8. Do the fitting. This runs `setup_batch_beast_fit`, which checks for files,
and opens any existing files to check if all stars have been fit. This can take
a while, especially when there are lots of files to open. This also writes
out an `sbatch` file to do a partial merge, which you can choose to run if
you need it at some point.

* If all stars have been fit: Continue onto step 9.

* If all stars haven't been fit: Like the trimming step, any needed job
files are written out with sequential numbers, so this writes an `sbatch`
file using arrays that can submit all of them.
Once `sbatch` script is written, go to step 1 for the next field.

9. Merge output files

* If all files are merged: Continue onto step 10.

* If all files aren't merged: Write an `sbatch` script that will run
`merge_files`.
Once `sbatch` script is written, go to step 1 for the next field.

10. Run some analysis, such as making naive A_V maps.

* If all output files exist: This field is done! Continue onto the next field.

* If all output files don't exist: Write an `sbatch` script with whichever
functions still need to be run.
Once `sbatch` script is written, go to step 1 for the next field.

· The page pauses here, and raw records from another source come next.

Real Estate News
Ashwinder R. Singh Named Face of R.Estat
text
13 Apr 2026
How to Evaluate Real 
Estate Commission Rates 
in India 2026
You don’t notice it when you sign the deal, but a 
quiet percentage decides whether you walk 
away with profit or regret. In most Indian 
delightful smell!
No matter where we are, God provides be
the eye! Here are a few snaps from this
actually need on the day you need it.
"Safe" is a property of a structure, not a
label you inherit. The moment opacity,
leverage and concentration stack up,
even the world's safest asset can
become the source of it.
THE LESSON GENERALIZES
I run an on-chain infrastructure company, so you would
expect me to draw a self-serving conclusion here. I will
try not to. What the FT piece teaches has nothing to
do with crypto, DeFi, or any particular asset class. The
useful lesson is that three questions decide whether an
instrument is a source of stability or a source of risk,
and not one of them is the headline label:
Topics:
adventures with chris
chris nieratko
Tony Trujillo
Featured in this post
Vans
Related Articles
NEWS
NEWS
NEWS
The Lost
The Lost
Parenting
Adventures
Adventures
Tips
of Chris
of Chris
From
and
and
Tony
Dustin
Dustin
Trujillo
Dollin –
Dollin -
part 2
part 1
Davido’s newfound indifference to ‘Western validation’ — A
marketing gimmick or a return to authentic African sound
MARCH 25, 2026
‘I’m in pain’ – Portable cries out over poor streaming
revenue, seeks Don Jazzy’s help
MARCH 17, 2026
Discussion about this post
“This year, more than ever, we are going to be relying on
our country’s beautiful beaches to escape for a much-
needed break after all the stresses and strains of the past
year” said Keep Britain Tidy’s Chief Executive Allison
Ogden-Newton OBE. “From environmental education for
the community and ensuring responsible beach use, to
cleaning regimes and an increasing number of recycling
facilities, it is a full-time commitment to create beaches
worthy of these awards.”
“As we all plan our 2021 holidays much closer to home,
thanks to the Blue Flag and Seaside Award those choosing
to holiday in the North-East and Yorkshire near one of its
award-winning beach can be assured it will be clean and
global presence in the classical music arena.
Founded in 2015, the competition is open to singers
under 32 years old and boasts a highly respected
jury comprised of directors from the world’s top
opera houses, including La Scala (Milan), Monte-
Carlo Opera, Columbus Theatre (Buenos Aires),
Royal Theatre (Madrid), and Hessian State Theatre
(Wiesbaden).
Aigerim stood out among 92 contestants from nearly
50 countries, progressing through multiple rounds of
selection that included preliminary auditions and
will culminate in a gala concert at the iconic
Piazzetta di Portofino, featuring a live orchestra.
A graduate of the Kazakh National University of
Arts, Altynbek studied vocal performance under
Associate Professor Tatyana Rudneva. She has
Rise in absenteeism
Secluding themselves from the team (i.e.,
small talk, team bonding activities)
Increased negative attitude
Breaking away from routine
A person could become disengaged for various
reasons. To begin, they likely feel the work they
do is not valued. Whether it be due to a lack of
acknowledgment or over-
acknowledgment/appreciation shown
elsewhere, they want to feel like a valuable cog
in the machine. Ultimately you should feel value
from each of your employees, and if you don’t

==========================
Creating master grid files
==========================

For METAL, different fields have different combinations of filters. Rather than
creating the SED grid from scratch for each field, we instead created two master
SED grids (made with 10 subgrids) - one each for the LMC and SMC - that
contain all filters. The function to do this, `make_mastergrid`, is in
`run_beast_xsede`. It creates an `sbatch` file that can be run to generate
the grids. As described above, in Step 3, the relevant columns are copied out
when creating the SED grid for a given field.

================
Additional files
================

There are several additional text files in the `XSEDE example
<https://github.com/BEAST-Fitting/beast-examples/tree/master/metal_xsede>`__
folder.

* `beast_settings_template_LMC.txt` and `beast_settings_template_SMC.txt`:
Template BEAST settings files for fields in the LMC and SMC. For each field,
`run_beast_xsede` updates relevant keywords (project name, filters, etc), and
writes out a field-specific settings file.
* `beast_settings_LMC_mastergrid.txt` and `beast_settings_SMC_mastergrid.txt`:
These settings files are used when creating the master grid files. They're
identical to the templates above, but with all METAL filters listed in the
`filters` keyword.
* `metal_images_by_field.txt`: The METAL survey has filter ambiguities (e.g.,
the F475W filter in both ACS and WFC3). We created this table to clearly
lay out for each field what filters were observed, the correspondence
between the filter names in the photometry table and the BEAST filter names,
and the paths to the photometry, fake stars, and fits images.